Stored data
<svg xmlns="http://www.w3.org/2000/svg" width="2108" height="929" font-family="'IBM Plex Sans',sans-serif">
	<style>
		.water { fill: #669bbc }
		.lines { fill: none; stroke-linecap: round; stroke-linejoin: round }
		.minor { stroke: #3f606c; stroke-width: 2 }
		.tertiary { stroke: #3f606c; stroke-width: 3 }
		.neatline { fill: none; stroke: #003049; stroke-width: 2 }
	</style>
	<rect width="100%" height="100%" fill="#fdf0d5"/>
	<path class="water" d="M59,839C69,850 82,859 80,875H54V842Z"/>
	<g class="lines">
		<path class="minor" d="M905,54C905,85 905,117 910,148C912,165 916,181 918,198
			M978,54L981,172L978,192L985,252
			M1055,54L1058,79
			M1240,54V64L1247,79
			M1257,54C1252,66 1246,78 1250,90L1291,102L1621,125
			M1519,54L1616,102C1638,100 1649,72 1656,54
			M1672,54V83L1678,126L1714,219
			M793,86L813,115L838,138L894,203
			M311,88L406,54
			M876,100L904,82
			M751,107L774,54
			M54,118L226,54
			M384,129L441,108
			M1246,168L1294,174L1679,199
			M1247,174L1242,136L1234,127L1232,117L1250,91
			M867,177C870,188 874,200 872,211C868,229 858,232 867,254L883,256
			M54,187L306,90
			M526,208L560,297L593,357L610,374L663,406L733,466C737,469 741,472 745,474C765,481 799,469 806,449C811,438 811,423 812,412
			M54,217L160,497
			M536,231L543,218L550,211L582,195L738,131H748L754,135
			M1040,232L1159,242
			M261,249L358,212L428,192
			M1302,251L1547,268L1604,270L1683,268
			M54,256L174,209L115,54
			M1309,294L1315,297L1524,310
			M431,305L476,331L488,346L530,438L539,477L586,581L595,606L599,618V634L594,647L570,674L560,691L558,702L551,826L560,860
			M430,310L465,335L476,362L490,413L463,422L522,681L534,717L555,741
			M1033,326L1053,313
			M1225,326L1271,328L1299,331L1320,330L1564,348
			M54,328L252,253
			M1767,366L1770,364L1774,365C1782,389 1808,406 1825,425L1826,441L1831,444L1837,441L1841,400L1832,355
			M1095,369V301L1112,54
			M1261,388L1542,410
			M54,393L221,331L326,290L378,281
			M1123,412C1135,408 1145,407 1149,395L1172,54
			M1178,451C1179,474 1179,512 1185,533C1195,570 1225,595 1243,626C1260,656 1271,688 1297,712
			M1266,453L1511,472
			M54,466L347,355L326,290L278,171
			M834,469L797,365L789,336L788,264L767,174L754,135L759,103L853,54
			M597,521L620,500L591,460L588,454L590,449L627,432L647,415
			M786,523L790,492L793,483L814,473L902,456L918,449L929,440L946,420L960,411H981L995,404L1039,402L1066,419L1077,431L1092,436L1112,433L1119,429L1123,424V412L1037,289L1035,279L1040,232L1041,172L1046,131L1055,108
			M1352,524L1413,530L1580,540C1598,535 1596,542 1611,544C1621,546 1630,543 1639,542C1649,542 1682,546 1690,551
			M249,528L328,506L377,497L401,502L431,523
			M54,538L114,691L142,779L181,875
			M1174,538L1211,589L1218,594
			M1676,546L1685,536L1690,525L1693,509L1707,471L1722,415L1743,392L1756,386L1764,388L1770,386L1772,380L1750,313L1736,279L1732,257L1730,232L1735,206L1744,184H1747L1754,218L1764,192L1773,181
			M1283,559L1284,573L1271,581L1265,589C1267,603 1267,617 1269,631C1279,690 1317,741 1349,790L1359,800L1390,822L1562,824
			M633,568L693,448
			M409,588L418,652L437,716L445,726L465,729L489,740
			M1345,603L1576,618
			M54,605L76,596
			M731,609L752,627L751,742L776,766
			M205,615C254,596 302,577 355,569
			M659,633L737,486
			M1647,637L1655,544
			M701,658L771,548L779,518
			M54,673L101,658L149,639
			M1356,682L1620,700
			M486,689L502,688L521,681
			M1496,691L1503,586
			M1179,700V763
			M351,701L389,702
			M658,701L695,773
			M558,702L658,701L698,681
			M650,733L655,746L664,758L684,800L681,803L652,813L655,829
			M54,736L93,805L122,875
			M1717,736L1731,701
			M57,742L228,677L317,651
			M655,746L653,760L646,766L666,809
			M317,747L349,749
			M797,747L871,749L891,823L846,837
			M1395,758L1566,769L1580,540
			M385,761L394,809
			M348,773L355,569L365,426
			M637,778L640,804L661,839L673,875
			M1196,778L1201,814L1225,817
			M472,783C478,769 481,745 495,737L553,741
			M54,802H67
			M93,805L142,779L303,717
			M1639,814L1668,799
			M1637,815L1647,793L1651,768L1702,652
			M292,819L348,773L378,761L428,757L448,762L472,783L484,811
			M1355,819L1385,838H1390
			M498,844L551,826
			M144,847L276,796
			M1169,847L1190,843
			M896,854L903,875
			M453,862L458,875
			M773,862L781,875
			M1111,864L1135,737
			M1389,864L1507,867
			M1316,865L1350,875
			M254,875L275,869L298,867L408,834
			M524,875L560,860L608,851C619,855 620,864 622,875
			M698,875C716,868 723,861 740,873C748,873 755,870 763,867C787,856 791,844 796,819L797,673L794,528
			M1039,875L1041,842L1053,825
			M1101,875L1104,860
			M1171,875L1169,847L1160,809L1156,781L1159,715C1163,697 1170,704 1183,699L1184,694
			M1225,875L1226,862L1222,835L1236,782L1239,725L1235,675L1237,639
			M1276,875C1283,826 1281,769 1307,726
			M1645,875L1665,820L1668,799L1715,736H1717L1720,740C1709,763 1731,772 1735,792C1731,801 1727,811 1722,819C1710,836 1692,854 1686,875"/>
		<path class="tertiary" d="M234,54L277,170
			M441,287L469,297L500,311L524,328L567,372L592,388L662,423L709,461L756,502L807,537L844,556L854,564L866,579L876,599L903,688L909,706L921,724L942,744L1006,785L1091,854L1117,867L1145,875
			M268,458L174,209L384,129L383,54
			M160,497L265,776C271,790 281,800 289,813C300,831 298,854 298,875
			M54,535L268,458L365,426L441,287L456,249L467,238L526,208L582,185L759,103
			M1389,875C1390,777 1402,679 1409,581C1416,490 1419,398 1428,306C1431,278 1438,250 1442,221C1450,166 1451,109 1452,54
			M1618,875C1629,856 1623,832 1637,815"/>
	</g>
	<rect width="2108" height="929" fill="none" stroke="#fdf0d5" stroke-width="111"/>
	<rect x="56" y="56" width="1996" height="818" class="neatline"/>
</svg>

▶ [BRIEF]:
Wherever the word "lines" appears in a line of the data above, copy that line.

▶ [RESPONSE TO THE EXERCISE]:
		.lines { fill: none; stroke-linecap: round; stroke-linejoin: round }
	<g class="lines">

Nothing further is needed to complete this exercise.